──────── DATA ────────

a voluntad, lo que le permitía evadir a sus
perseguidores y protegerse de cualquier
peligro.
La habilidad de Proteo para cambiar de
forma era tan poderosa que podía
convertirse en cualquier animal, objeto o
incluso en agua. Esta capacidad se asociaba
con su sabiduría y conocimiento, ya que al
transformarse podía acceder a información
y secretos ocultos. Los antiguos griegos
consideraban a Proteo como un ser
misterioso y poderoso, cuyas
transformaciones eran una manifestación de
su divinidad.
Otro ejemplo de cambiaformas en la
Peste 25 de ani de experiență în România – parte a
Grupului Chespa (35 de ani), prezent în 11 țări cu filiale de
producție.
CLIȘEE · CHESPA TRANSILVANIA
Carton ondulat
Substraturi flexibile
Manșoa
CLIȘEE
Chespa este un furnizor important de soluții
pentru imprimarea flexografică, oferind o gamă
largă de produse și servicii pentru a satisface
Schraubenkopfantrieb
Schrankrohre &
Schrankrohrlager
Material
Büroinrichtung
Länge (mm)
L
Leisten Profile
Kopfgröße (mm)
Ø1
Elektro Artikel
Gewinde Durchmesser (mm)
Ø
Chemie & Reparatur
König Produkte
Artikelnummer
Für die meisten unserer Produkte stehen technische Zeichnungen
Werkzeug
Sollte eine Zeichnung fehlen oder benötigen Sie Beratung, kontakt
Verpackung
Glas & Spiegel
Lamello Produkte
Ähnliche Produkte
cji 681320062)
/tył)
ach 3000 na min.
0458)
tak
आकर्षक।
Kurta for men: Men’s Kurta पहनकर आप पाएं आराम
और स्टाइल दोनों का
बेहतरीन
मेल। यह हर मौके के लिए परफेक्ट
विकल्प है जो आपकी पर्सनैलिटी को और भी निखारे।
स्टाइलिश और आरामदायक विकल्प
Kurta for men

────────
──────── DATA ────────

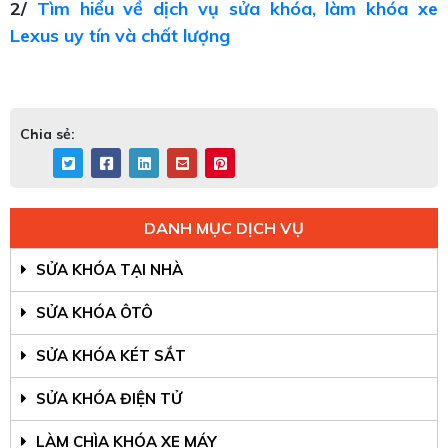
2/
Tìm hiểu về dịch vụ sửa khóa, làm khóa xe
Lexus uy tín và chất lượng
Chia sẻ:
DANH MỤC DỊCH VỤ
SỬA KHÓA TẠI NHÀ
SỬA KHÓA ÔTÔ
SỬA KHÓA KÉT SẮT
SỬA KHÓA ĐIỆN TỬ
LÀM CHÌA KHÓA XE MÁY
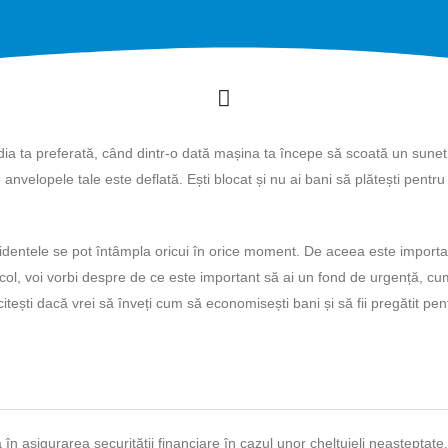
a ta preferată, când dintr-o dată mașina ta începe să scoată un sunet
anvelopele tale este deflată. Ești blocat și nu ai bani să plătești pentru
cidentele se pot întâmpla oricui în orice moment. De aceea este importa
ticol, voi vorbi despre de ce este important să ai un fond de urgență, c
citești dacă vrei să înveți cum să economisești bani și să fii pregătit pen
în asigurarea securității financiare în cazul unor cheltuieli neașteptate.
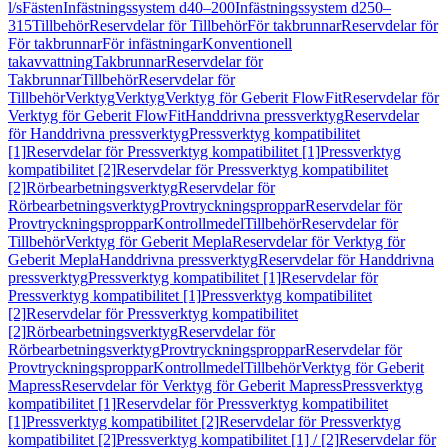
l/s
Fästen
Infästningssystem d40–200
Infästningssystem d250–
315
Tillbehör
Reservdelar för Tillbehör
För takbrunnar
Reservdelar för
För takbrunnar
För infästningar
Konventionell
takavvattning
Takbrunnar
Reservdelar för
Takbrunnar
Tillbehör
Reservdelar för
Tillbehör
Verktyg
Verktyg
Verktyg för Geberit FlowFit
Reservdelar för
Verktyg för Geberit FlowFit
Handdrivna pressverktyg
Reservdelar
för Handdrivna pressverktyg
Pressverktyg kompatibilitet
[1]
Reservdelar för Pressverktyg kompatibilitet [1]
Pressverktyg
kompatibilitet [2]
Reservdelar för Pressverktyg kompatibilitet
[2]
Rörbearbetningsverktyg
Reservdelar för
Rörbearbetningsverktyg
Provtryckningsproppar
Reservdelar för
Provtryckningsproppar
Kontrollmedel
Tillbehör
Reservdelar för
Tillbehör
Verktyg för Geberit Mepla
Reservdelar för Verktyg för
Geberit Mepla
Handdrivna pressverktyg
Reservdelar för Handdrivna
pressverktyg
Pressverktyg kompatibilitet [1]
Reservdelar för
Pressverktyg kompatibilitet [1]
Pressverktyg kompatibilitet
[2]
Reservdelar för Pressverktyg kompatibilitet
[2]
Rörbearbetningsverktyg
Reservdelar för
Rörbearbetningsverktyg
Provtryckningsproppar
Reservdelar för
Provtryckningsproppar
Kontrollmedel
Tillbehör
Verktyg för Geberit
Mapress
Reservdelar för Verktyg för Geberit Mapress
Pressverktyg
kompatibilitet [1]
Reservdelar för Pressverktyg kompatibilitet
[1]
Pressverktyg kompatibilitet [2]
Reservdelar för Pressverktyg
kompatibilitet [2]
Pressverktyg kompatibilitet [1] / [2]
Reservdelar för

────────

PROBLEM — Which lines above run from the one containing "Büroinrichtung" down to the one containing "Glas & Spiegel"? Repeat exactly those, both ends included, and nothing else.

YOUR SOLUTION —
Büroinrichtung
Länge (mm)
L
Leisten Profile
Kopfgröße (mm)
Ø1
Elektro Artikel
Gewinde Durchmesser (mm)
Ø
Chemie & Reparatur
König Produkte
Artikelnummer
Für die meisten unserer Produkte stehen technische Zeichnungen
Werkzeug
Sollte eine Zeichnung fehlen oder benötigen Sie Beratung, kontakt
Verpackung
Glas & Spiegel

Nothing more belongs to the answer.